On the men's side, the narrative is split between a king trying to protect his grass kingdom and a young champion trying to fix a broken engine.
With Carlos Alcaraz sidelined due to a right wrist injury, Jannik Sinner enters as the heavy favorite to defend his title. But Sinner is carrying massive psychological baggage into London. His historic clay season ended with a spectacular, uncharacteristic meltdown at Roland Garros, where he blew a two-set and 5-1 lead against Juan Manuel Cerundolo. He blamed illness, but the mental scar remains.

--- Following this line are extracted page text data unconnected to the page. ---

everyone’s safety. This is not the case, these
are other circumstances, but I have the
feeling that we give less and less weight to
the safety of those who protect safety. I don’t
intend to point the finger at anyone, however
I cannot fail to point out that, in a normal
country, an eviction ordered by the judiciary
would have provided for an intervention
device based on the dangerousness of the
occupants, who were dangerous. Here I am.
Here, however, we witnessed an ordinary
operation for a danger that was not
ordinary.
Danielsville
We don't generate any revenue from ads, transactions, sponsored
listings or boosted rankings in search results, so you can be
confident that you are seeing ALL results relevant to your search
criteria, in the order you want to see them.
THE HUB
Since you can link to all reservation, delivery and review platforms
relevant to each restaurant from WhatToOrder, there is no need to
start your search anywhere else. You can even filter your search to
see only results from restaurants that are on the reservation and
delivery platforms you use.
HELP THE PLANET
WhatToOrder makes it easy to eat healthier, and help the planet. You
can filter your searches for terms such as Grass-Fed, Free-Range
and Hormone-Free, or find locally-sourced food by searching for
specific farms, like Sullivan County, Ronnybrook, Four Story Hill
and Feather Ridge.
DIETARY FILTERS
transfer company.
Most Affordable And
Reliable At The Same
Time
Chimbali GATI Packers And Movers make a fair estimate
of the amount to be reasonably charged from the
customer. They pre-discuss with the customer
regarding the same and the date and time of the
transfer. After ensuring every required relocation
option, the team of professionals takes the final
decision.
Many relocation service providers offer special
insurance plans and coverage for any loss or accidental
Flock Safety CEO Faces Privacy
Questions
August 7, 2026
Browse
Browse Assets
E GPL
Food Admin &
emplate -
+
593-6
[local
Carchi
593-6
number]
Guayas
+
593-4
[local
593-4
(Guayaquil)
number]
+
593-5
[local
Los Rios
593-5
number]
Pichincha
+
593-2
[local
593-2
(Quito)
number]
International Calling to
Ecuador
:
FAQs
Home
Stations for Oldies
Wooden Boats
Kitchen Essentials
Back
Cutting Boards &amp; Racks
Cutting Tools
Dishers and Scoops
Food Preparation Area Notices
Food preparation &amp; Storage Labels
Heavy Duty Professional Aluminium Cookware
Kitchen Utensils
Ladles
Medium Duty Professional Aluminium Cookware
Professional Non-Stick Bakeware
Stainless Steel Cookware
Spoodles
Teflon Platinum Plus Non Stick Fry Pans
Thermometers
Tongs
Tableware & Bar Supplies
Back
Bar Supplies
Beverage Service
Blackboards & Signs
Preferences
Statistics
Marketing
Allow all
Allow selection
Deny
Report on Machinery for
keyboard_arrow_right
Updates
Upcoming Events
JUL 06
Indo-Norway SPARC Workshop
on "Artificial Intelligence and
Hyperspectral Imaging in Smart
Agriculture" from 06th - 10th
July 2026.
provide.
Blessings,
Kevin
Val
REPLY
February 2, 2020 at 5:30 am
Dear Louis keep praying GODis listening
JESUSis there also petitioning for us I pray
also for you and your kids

That leaves the door open for 39-year-old Novak Djokovic. Like Serena, Djokovic is chasing history at SW19, hunting for a record-extending 25th Grand Slam singles title. Grass is kind to aging joints. It rewards precision over brutal, five-hour baseline grinding. If Sinner blinks, Djokovic is perfectly positioned to turn back the clock.
What to Watch on Tuesday
Forget the tactical breakdowns and the analytical data for a moment. Tuesday is about the theater.
Maya Joint will be fighting her nerves just as much as she's fighting Serena's legendary serve. The Center Court crowd will be aggressively, unapologetically partisan. For Serena, success won't be measured by whether she can win the whole tournament—the bookmakers know she won't. Success is seeing if the greatest serve in the history of the women's game can still carry her through three sets of high-pressure singles tennis.
Get your television screens ready. The first ball drops Monday, but Tuesday belongs to Serena.